The Holy Grail in investing, if there was one, is an investment that provides equity-like returns without the discipline and stomach often required to achieve such returns. This is what every investor hopes for. We want the short cut. And Wall Street knows this!
There are investments that allege to provide growth and income while protecting or limiting the downside. As investors, one of our biggest nemesis is volatility, so these types of investments are very alluring. They tend to perform satisfactory in good markets, but they can fail miserably in bad markets – the very conditions we expect them to do well. And a few blow up completely.
Hedge Fund Example
A specific hedge fund was recently offered and purported to hedge against a downturn. They said the investment would protect investors from catastrophic shocks. It was led by a very experienced team of financial professionals. Sounds like a great investment opportunity!
So, how did it do in the catastrophic loss in March of this year? It lost 97% of its value and liquidated shortly thereafter.1 If this were the only example, we could chalk it up to an anomaly. Unfortunately, these happen more than we hear about.
Mutual Fund Example
A mutual fund was marketed years ago as one that would achieve both preservation and growth. Wow, exactly what investors want! The fund’s marketing materials stated that the fund would make volatility your friend. Sounds good to me!

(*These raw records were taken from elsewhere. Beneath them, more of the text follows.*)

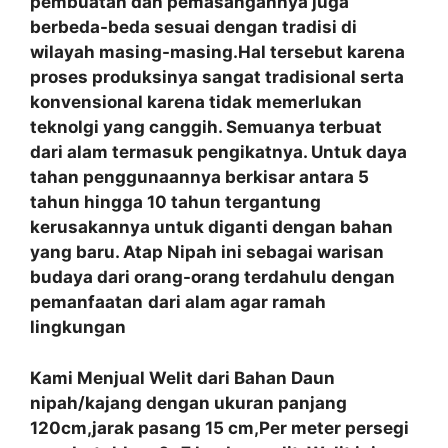
pembuatan dan pemasangannya juga
berbeda-beda sesuai dengan tradisi di
wilayah masing-masing.Hal tersebut karena
proses produksinya sangat tradisional serta
konvensional karena tidak memerlukan
teknolgi yang canggih. Semuanya terbuat
dari alam termasuk pengikatnya. Untuk daya
tahan penggunaannya berkisar antara 5
tahun hingga 10 tahun tergantung
kerusakannya untuk diganti dengan bahan
yang baru. Atap Nipah ini sebagai warisan
budaya dari orang-orang terdahulu dengan
pemanfaatan
dari alam agar ramah
lingkungan
Kami Menjual Welit dari Bahan Daun
nipah/kajang dengan ukuran panjang
120cm,jarak pasang 15 cm,Per meter persegi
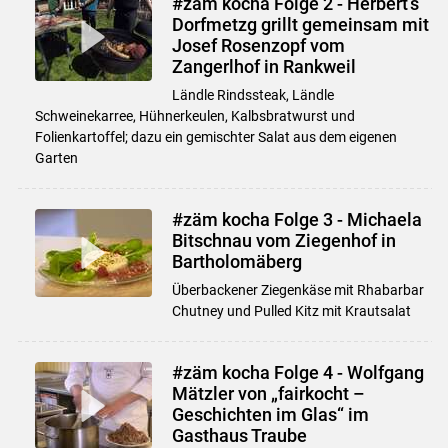
#zäm kocha Folge 2 - Herbert’s
Dorfmetzg grillt gemeinsam mit
Josef Rosenzopf vom
Zangerlhof in Rankweil
Ländle Rindssteak, Ländle
Schweinekarree, Hühnerkeulen, Kalbsbratwurst und
Folienkartoffel; dazu ein gemischter Salat aus dem eigenen
Garten
#zäm kocha Folge 3 - Michaela
Bitschnau vom Ziegenhof in
Bartholomäberg
Überbackener Ziegenkäse mit Rhabarbar
Chutney und Pulled Kitz mit Krautsalat
#zäm kocha Folge 4 - Wolfgang
Mätzler von „fairkocht –
Geschichten im Glas“ im
Gasthaus Traube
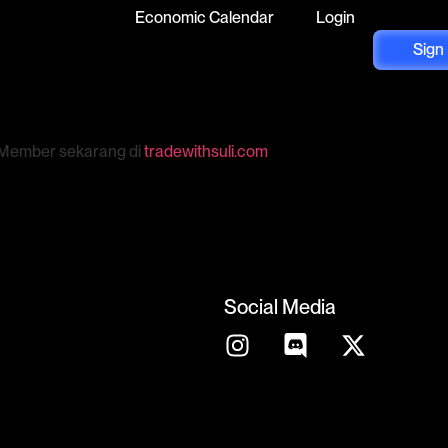
Economic Calendar
Login
Sign
g Member sekarang di
tradewithsuli.com
Social Media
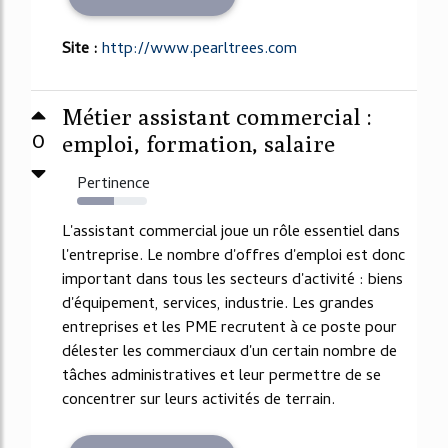
Site :
http://www.pearltrees.com
Métier assistant commercial :
0
emploi, formation, salaire
Pertinence
53%
L'assistant commercial joue un rôle essentiel dans
l'entreprise. Le nombre d'offres d'emploi est donc
important dans tous les secteurs d'activité : biens
d'équipement, services, industrie. Les grandes
entreprises et les PME recrutent à ce poste pour
délester les commerciaux d'un certain nombre de
tâches administratives et leur permettre de se
concentrer sur leurs activités de terrain.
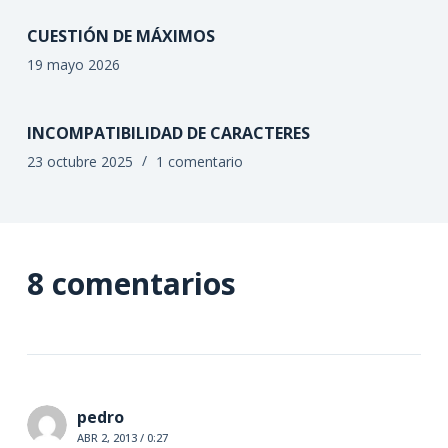
CUESTIÓN DE MÁXIMOS
19 mayo 2026
INCOMPATIBILIDAD DE CARACTERES
23 octubre 2025
1 comentario
8 comentarios
pedro
ABR 2, 2013 / 0:27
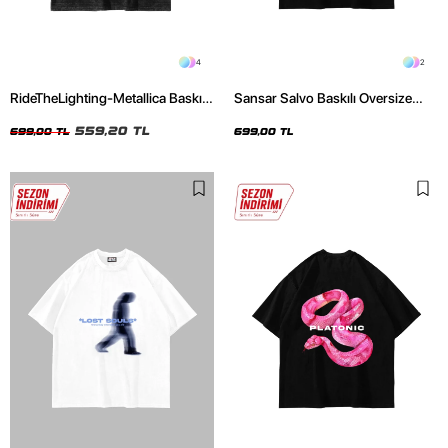
4
2
RideTheLighting-Metallica Baskılı
Sansar Salvo Baskılı Oversize
Oversize Yıkamalı Siyah Unisex
Unisex Siyah Tshirt
Tshirt
559,20 TL
699,00 TL
699,00 TL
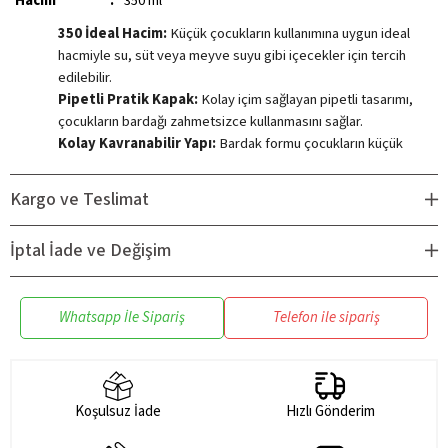
Hacim
:
350 ml
350 İdeal Hacim:
Küçük çocukların kullanımına uygun ideal
hacmiyle su, süt veya meyve suyu gibi içecekler için tercih
edilebilir.
Pipetli Pratik Kapak:
Kolay içim sağlayan pipetli tasarımı,
çocukların bardağı zahmetsizce kullanmasını sağlar.
Kolay Kavranabilir Yapı:
Bardak formu çocukların küçük
ellerine uygundur; tutması ve taşınması kolaydır.
Güvenli İçerik:
BPA içermeyen tritan malzeme ile
Kargo ve Teslimat
üretilmiştir; bu sayede sağlığa zararlı maddeler içermez ve
ebeveynlerin gönül rahatlığıyla tercih edebileceği güvenli bir
İptal İade ve Değişim
kullanım sunar. Aynı zamanda hafif yapısına rağmen darbelere
karşı dayanıklıdır, uzun süreli kullanıma uygundur.
Eğlenceli Tasarım:
Canlı renkleri ve sevimli tasarımıyla
Whatsapp İle Sipariş
Telefon ile sipariş
çocukların ilgisini çeker, içmeyi daha keyifli hale getirir.
Kolay Temizlik:
Parçaların ayrılabilir yapısı temizlik
sırasında pratiklik sunar.
Koşulsuz İade
Hızlı Gönderim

It did OK until we had a spike of volatility in February 2018. It was a very short-term spike, but it was sufficient to tank the fund. Over 90% losses in one month; fund liquidated.2
Buyer Beware
Risk management isn’t about finding the Holy Grail (it doesn’t exist). It is about having the right allocation for you, knowing what you own and transparency in execution. Investment success isn’t about owing the “best” fund. It’s about having the discipline to stick with your plan when times get tough.
There will always be something more attractive than what you own. Investing is a constant battle of tradeoff such as Risk/Return and Feeling/Rationality. Beware of investments that sound so good we are willing to abandon our own investment plan.
Beware of the wolf in sheep’s clothing.